NEW DTM EXTRACTION APPROACH FROM AIRBORNE IMAGES DERIVED DSM

Y. A. Mousa1,2, P. Helmholz1, and D. Belton1 Y. A. Mousa et al.
  • 1Department of Spatial Sciences, Curtin University, Perth, WA, Australia
  • 2Al-Muthanna University, College of Engineering, Civil Engineering department, Al-Muthanna, Iraq

Keywords: Digital Surface Model (DSM), Digital Terrain Model (DTM), DTM extraction, normalised DSM (nDSM), airborne images, LiDAR

Abstract. In this work, a new filtering approach is proposed for a fully automatic Digital Terrain Model (DTM) extraction from very high resolution airborne images derived Digital Surface Models (DSMs). Our approach represents an enhancement of the existing DTM extraction algorithm Multi-directional and Slope Dependent (MSD) by proposing parameters that are more reliable for the selection of ground pixels and the pixelwise classification. To achieve this, four main steps are implemented: Firstly, 8 well-distributed scanlines are used to search for minima as a ground point within a pre-defined filtering window size. These selected ground points are stored with their positions on a 2D surface to create a network of ground points. Then, an initial DTM is created using an interpolation method to fill the gaps in the 2D surface.

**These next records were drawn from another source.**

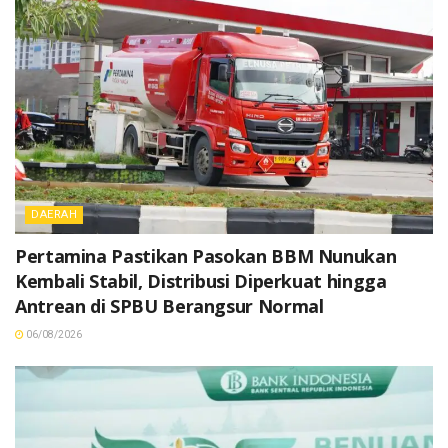
DAERAH
Pertamina Pastikan Pasokan BBM Nunukan
Kembali Stabil, Distribusi Diperkuat hingga
Antrean di SPBU Berangsur Normal
06/08/2026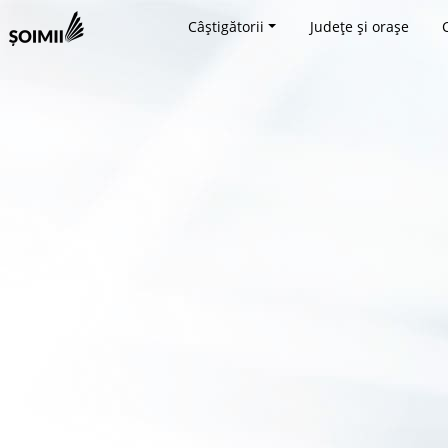
Câștigătorii
Județe și orașe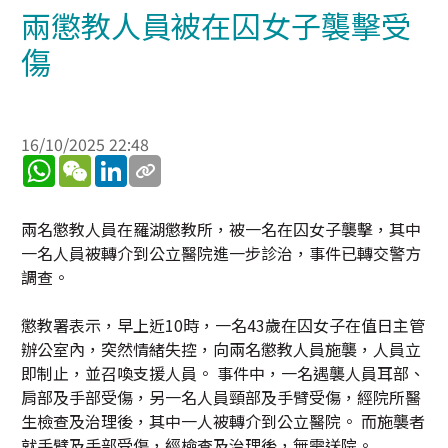
兩懲教人員被在囚女子襲擊受
傷
16/10/2025 22:48
WhatsApp
WeChat
LinkedIn
兩名懲教人員在羅湖懲教所，被一名在囚女子襲擊，其中
一名人員被轉介到公立醫院進一步診治，事件已轉交警方
調查。
懲教署表示，早上近10時，一名43歲在囚女子在值日主管
辦公室內，突然情緒失控，向兩名懲教人員施襲，人員立
即制止，並召喚支援人員。 事件中，一名遇襲人員耳部、
肩部及手部受傷，另一名人員頸部及手臂受傷，經院所醫
生檢查及治理後，其中一人被轉介到公立醫院。 而施襲者
就手臂及手部受傷，經檢查及治理後，無需送院。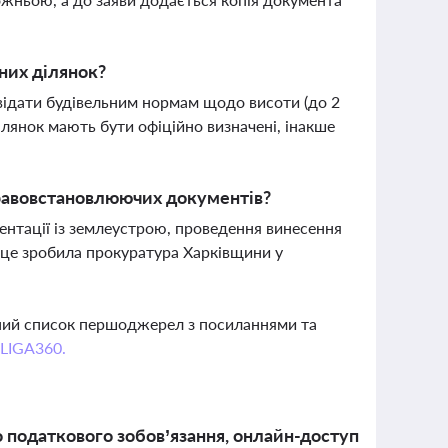
них ділянок?
відати будівельним нормам щодо висоти (до 2
ілянок мають бути офіційно визначені, інакше
правовстановлюючих документів?
ентації із землеустрою, проведення винесення
к це зробила прокуратура Харківщини у
вний список першоджерел з посиланнями та
 LIGA360.
 податкового зобов’язання, онлайн-доступ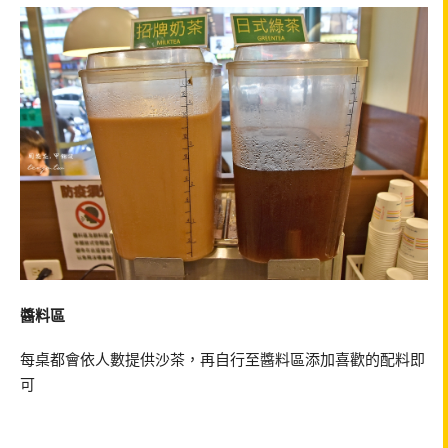
醬料區
每桌都會依人數提供沙茶，再自行至醬料區添加喜歡的配料即
可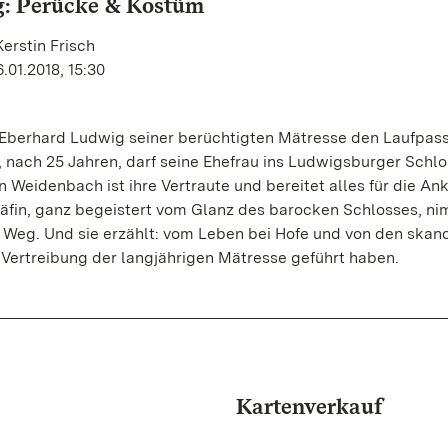
g: Perücke & Kostüm
erstin Frisch
.01.2018, 15:30
 Eberhard Ludwig seiner berüchtigten Mätresse den Laufpas
, nach 25 Jahren, darf seine Ehefrau ins Ludwigsburger Schlo
n Weidenbach ist ihre Vertraute und bereitet alles für die An
räfin, ganz begeistert vom Glanz des barocken Schlosses, n
 Weg. Und sie erzählt: vom Leben bei Hofe und von den skan
r Vertreibung der langjährigen Mätresse geführt haben.
Kartenverkauf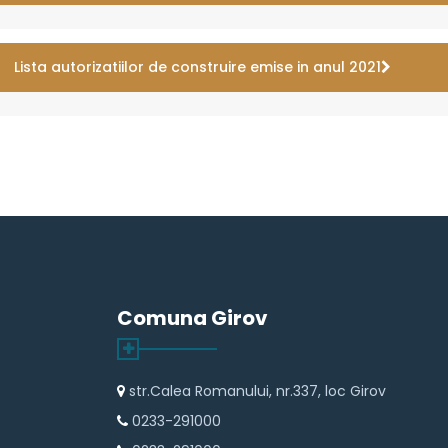
Lista autorizatiilor de construire emise in anul 2021
Comuna Girov
str.Calea Romanului, nr.337, loc Girov
0233-291000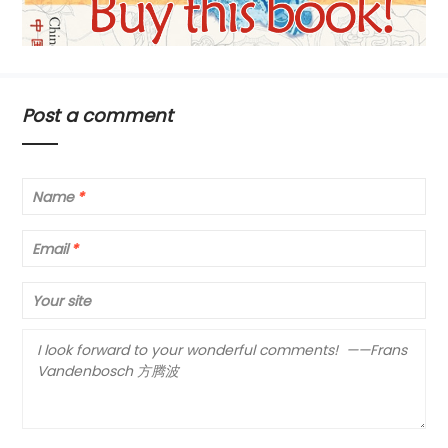
Post a comment
Name
*
Email
*
Your site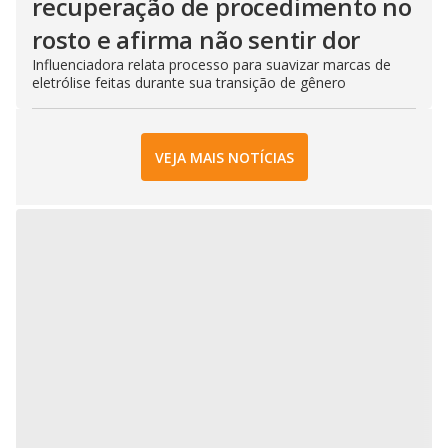
recuperação de procedimento no
rosto e afirma não sentir dor
Influenciadora relata processo para suavizar marcas de
eletrólise feitas durante sua transição de gênero
VEJA MAIS NOTÍCIAS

Afterwards, a pixel to pixel comparison between the initial DTM and the original DSM is performed utilising pixelwise classification of ground and non-ground pixels by applying a vertical height threshold. Finally, the pixels classified as non-ground are removed and the remaining holes are filled. The approach is evaluated using the Vaihingen benchmark dataset provided by the ISPRS working group III/4. The evaluation includes the comparison of our approach, denoted as Network of Ground Points (NGPs) algorithm, with the DTM created based on MSD as well as a reference DTM generated from LiDAR data. The results show that our proposed approach over performs the MSD approach.